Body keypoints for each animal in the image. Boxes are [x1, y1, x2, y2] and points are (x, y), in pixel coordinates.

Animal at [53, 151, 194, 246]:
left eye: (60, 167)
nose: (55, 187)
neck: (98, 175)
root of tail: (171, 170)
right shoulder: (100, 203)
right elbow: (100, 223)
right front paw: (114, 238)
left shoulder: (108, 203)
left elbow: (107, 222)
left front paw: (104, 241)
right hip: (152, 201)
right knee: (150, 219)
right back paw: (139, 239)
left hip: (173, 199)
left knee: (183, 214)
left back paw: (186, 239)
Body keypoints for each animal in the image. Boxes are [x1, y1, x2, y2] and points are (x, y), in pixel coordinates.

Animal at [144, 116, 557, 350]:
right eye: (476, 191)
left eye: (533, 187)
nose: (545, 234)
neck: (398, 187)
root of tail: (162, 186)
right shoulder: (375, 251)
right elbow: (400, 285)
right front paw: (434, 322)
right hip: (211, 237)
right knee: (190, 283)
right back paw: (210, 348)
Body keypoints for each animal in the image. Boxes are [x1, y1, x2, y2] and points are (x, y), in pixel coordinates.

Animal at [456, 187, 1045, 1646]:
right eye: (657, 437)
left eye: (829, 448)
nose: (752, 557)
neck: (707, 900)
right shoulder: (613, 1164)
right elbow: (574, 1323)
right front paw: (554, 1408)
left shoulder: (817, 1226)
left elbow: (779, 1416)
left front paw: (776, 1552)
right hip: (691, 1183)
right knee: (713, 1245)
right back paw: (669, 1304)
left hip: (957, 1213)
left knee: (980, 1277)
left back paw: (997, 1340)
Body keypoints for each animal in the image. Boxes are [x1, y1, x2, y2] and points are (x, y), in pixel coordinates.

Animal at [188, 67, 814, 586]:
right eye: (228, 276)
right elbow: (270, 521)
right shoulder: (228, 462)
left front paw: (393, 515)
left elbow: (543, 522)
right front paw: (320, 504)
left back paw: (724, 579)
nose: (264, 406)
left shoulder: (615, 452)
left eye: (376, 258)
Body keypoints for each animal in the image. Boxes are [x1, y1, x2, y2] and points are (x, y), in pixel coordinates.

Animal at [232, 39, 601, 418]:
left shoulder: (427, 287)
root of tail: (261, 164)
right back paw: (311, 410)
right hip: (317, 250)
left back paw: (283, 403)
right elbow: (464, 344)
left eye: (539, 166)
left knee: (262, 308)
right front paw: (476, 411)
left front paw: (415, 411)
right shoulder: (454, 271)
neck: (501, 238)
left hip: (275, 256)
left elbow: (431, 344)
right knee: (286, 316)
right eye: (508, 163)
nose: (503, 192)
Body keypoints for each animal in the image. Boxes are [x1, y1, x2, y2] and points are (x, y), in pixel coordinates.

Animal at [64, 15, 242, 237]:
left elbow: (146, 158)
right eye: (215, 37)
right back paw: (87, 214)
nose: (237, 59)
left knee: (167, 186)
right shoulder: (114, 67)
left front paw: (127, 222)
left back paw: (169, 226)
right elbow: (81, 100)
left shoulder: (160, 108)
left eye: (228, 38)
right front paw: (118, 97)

- - -

Repeat exactly the lines of the listing above, from the one with "neck: (98, 175)" down to the one with "right elbow: (400, 285)"; both of those lines belong in the range.

neck: (98, 175)
root of tail: (171, 170)
right shoulder: (100, 203)
right elbow: (100, 223)
right front paw: (114, 238)
left shoulder: (108, 203)
left elbow: (107, 222)
left front paw: (104, 241)
right hip: (152, 201)
right knee: (150, 219)
right back paw: (139, 239)
left hip: (173, 199)
left knee: (183, 214)
left back paw: (186, 239)
Body keypoints for each animal in the image. Boxes are [x1, y1, x2, y2] and points are (x, y), in pixel coordinates.

Animal at [144, 116, 557, 350]:
right eye: (476, 191)
left eye: (533, 187)
nose: (545, 234)
neck: (398, 187)
root of tail: (162, 186)
right shoulder: (375, 251)
right elbow: (400, 285)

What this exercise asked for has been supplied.